103-year-old Haskell alumnus dies

Andrew Cuellar was last-known surviving grad of Carlisle Indian school

? Andrew Cuellar, a Haskell Institute alumnus and the last-known surviving graduate of the Carlisle Indian Industrial School, has died. He was 103.

Cuellar died Monday at his home in Maryland, according to Barbara Landis, who studies the school for the Cumberland County Historical Society.

An Oklahoma native, Cuellar had attended the Shawnee Indian Mission School at Tecumseh before enrolling in Carlisle, which was the model for a nationwide system of government-run boarding schools for American Indians. The schools taught Indian children farming and trades while squelching their language and traditions.

Cuellar, a member of the Absentee Shawnee tribe, was the treasurer and valedictorian of Carlisle’s last graduating class in 1918.

After graduating from Carlisle, Cuellar went to the Haskell Institute in Lawrence, Kan., then moved to Detroit and worked for the Ford Motor Co.

After leaving Detroit in 1934, Cuellar joined the Bureau of Indian Affairs.
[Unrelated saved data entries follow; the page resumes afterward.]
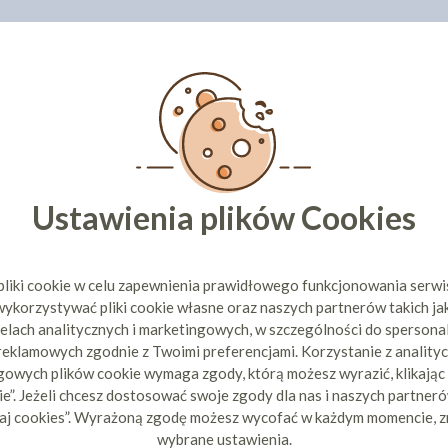
Ustawienia plików Cookies
pliki cookie w celu zapewnienia prawidłowego funkcjonowania serw
ykorzystywać pliki cookie własne oraz naszych partnerów takich ja
elach analitycznych i marketingowych, w szczególności do spersona
 reklamowych zgodnie z Twoimi preferencjami. Korzystanie z analityc
owych plików cookie wymaga zgody, którą możesz wyrazić, klikając
e”. Jeżeli chcesz dostosować swoje zgody dla nas i naszych partnerów
aj cookies”. Wyrażoną zgodę możesz wycofać w każdym momencie, z
wybrane ustawienia.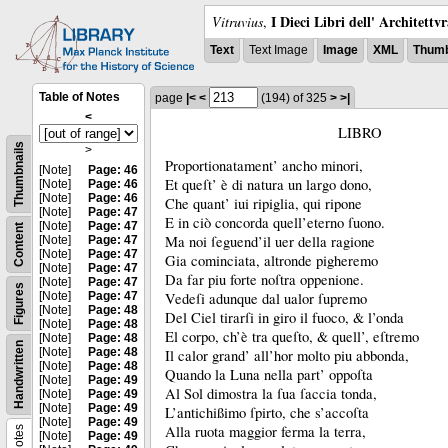
I Dieci Libri dell' Architettv
Vitruvius
,
Text
Text Image
Image
XML
Thumb
Table of Notes
page
|<
<
(194)
of 325
>
>|
<
LIBRO
Thumbnails
>
Proportionatament’ ancho minori,
[Note]
Page: 46
Et queſt’ è di natura un largo dono,
[Note]
Page: 46
[Note]
Page: 46
Che quant’ iui ripiglia, qui ripone
[Note]
Page: 47
E in ciò concorda quell’eterno ſuono.
[Note]
Page: 47
Content
Ma noi ſeguend’il uer della ragione
[Note]
Page: 47
[Note]
Page: 47
Gia cominciata, altronde pigheremo
[Note]
Page: 47
Da far piu forte noſtra oppenione.
[Note]
Page: 47
Figures
[Note]
Page: 47
Vedeſi adunque dal ualor ſupremo
[Note]
Page: 48
Del Ciel tirarſi in giro il fuoco, &
l’onda
[Note]
Page: 48
El corpo, ch’è tra queſto, &
quell’, eſtremo
[Note]
Page: 48
Handwritten
[Note]
Page: 48
Il calor grand’ all’hor molto piu abbonda,
[Note]
Page: 48
Quando la Luna nella part’ oppoſta
[Note]
Page: 49
Al Sol dimostra la ſua ſaccia tonda,
[Note]
Page: 49
[Note]
Page: 49
L’antichißimo ſpirto, che s’accoſta
[Note]
Page: 49
Alla ruota maggior ferma la terra,
Notes
[Note]
Page: 49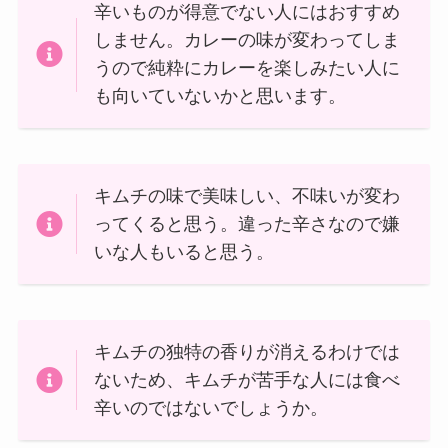
辛いものが得意でない人にはおすすめ
しません。カレーの味が変わってしま
うので純粋にカレーを楽しみたい人に
も向いていないかと思います。
キムチの味で美味しい、不味いが変わ
ってくると思う。違った辛さなので嫌
いな人もいると思う。
キムチの独特の香りが消えるわけでは
ないため、キムチが苦手な人には食べ
辛いのではないでしょうか。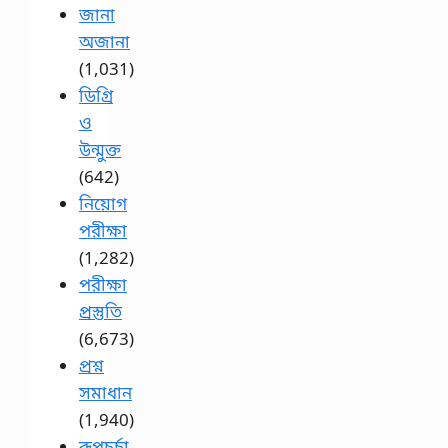
জানা
অজানা
(1,031)
ডিগ্রি
ও
উন্মুক্ত
(642)
নিয়োগ
পরীক্ষা
(1,282)
পরীক্ষা
প্রস্তুতি
(6,673)
প্রশ্ন
সমাধান
(1,940)
রূপচর্চা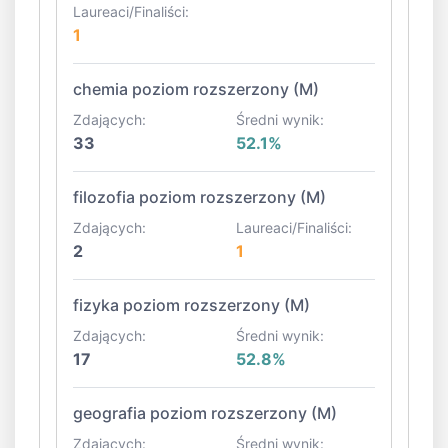
Laureaci/Finaliści:
1
chemia poziom rozszerzony (M)
Zdających:
Średni wynik:
33
52.1%
filozofia poziom rozszerzony (M)
Zdających:
Laureaci/Finaliści:
2
1
fizyka poziom rozszerzony (M)
Zdających:
Średni wynik:
17
52.8%
geografia poziom rozszerzony (M)
Zdających:
Średni wynik: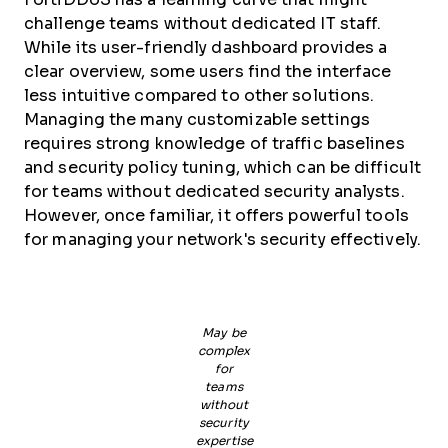
challenge teams without dedicated IT staff.
While its user-friendly dashboard provides a
clear overview, some users find the interface
less intuitive compared to other solutions.
Managing the many customizable settings
requires strong knowledge of traffic baselines
and security policy tuning, which can be difficult
for teams without dedicated security analysts.
However, once familiar, it offers powerful tools
for managing your network's security effectively.
May be
complex
for
teams
without
security
expertise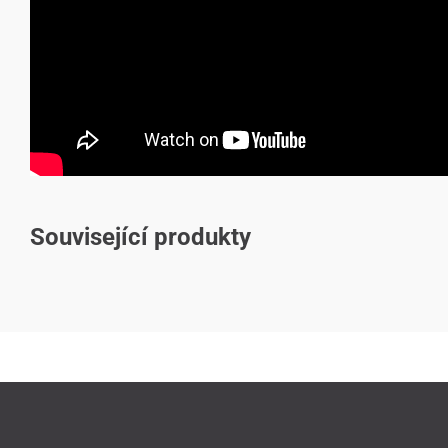
Související produkty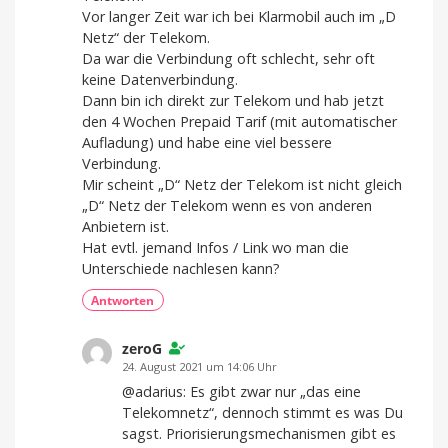
Vor langer Zeit war ich bei Klarmobil auch im „D
Netz“ der Telekom.
Da war die Verbindung oft schlecht, sehr oft
keine Datenverbindung.
Dann bin ich direkt zur Telekom und hab jetzt
den 4 Wochen Prepaid Tarif (mit automatischer
Aufladung) und habe eine viel bessere
Verbindung.
Mir scheint „D“ Netz der Telekom ist nicht gleich
„D“ Netz der Telekom wenn es von anderen
Anbietern ist.
Hat evtl. jemand Infos / Link wo man die
Unterschiede nachlesen kann?
Antworten
zeroG
24. August 2021 um 14:06 Uhr
@adarius: Es gibt zwar nur „das eine
Telekomnetz“, dennoch stimmt es was Du
sagst. Priorisierungsmechanismen gibt es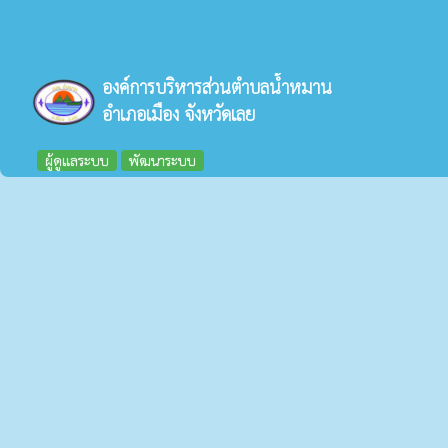
องค์การบริหารส่วนตำบลน้ำหมาน
อำเภอเมือง จังหวัดเลย
ผู้ดูแลระบบ
พัฒนาระบบ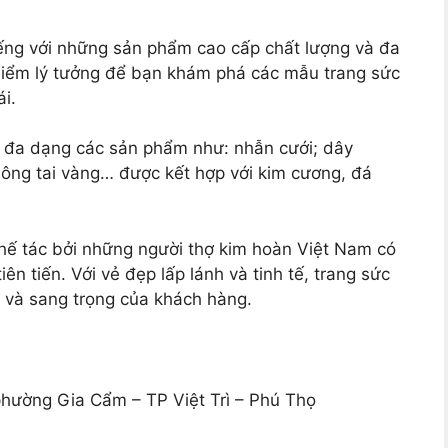
ếng với những sản phẩm cao cấp chất lượng và đa
 điểm lý tưởng để bạn khám phá các mẫu trang sức
i.
n đa dạng các sản phẩm như: nhẫn cưới; dây
bông tai vàng… được kết hợp với kim cương, đá
ế tác bởi những người thợ kim hoàn Việt Nam có
n tiến. Với vẻ đẹp lấp lánh và tinh tế, trang sức
 và sang trọng của khách hàng.
phường Gia Cẩm – TP Việt Trì – Phú Thọ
He and his family lived on the Menominee Indian Reservation during his first BIA assignment.

Cuellar then transferred to Aberdeen, S.D., to work in the BIA area field office, and later transferred to Albuquerque, N.M., where he retired in 1970.

Cuellar is survived by a daughter, Ory Cuellar.

A memorial service is being planned for the spring.

He is to be buried at the Tecumseh Mission Cemetery in Tecumseh, Okla.